Congratulations to VSE’s John F. Helliwell and his World Happiness Report co-editors Richard Layard (of the LSE) and Jeffrey Sachs (of Columbia University) on winning the 2014 ISQOLS Award for the Betterment of the Human Condition.
The award is given for a significant accomplishment by an organization (private or public sector organization) to the development and use of quality-of-life measures in serving its constituency. The 2014 award is to the World Happiness Report. The first World Happiness Report was prepared to support the April 2012 United Nations’ High-Level Meeting on Happiness and well-being, chaired by the Prime Minister of Bhutan. The World Happiness Report 2013 was released in September 2013, and the World Happiness Report 2015 will be launched in New York in April of next year, both under the auspices of the UN Sustainable Development Solutions Network.
The award is presented by the International Society for Quality of Life Studies, the largest international science association for quality-of-life research.
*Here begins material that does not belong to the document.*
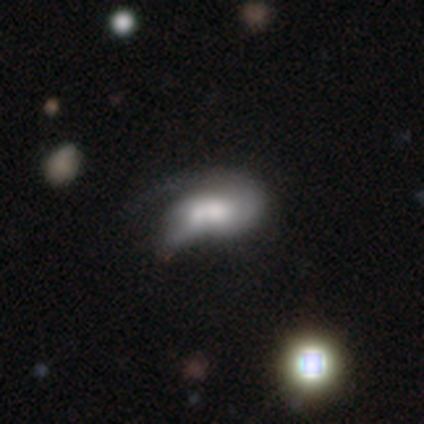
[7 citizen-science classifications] This appears to be a smooth galaxy with no disk features (57%) that is in between round and cigar-shaped (75%). Merging: merger (43%).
Previous winners have included the United Nations Development Programme, Center for Disease Control and Prevention, and the Government of Sweden (full list of previous winners). To win this accolade alongside such distinguished previous winners is a strong testament to the increasing importance being attached to systematic collection and analysis of data recording how people rate the quality of their own lives.
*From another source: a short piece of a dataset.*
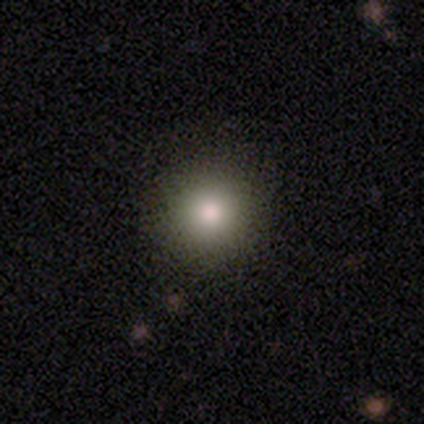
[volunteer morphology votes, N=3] A smooth galaxy with no disk features (100%) that is round (100%). Merging: none (100%).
The 2013 report has been downloaded 1.3 million times as of Sept. 16, 2014, and the 2012 report nearly one million times. Since the report’s inception governments have started to take steps toward measuring the happiness of their populations.
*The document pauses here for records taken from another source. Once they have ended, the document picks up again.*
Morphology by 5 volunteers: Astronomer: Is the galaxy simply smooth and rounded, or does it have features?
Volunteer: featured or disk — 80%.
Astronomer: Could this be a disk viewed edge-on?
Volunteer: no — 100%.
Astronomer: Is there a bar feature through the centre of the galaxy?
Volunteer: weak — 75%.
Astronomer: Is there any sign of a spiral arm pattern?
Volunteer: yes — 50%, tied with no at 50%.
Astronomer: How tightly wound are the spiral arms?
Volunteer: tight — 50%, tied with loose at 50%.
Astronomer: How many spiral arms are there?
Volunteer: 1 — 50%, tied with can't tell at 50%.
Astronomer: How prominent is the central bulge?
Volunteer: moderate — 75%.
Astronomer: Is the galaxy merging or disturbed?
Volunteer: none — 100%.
John was a UBC undergrad who then studied and taught at Oxford before returning to the UBC Economics Department as an Associate Professor in 1967. He has been in the department ever since, with perhaps a dozen years spent in visiting appointment elsewhere, including several years as Mackenzie King Visiting Professor of Canadian Studies at Harvard. He is currently Professor Emeritus in the VSE, Senior Fellow of the Canadian Institute for Advanced Research and co-director (with George Akerlof) of CIFAR’s program on “Social Interactions, Identity and Well-Being”. He is a Fellow of the Royal Society of Canada and an Officer of the Order of Canada.
Asked about the award, he said he was “both gratified and encouraged that the introduction of subjective well-being data into economic and policy analysis, first proposed forty years ago by Richard Easterlin, is now, in the 21st Century, starting to really catch hold, and to change the ways in which human progress is measured and policies are designed and assessed”.